Within the records, determine how many lines contain the word "knee". Your reply must consist of that number only.

* [Source data]:

****

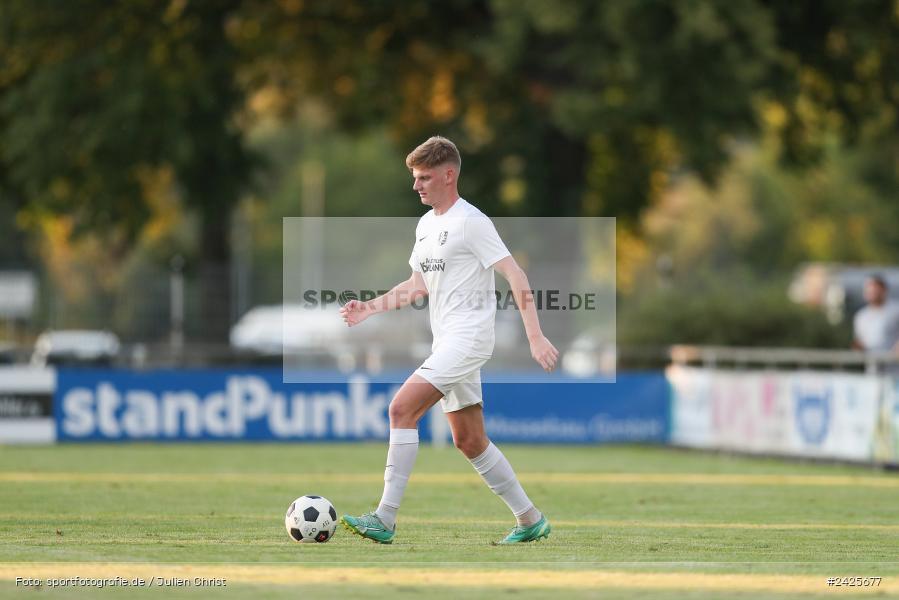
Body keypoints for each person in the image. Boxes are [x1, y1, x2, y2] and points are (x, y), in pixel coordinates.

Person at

****

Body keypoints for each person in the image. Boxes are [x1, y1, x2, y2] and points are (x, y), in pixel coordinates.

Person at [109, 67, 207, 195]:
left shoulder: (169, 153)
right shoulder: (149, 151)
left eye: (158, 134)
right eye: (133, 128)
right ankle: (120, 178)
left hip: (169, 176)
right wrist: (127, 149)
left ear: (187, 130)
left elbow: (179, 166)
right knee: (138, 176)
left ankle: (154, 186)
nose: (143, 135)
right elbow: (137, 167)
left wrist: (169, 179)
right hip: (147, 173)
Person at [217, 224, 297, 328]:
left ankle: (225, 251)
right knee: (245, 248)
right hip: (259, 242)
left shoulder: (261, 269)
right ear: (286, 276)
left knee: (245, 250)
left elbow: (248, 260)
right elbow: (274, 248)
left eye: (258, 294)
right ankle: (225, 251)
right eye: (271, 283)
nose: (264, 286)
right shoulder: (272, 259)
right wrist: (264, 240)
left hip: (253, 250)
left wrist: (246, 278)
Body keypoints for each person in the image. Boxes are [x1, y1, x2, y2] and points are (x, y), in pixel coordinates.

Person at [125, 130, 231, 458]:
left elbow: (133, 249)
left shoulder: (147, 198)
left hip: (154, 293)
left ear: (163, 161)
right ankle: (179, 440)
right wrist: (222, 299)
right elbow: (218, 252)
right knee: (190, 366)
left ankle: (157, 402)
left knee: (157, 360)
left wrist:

****

* [Finished exercise]: 5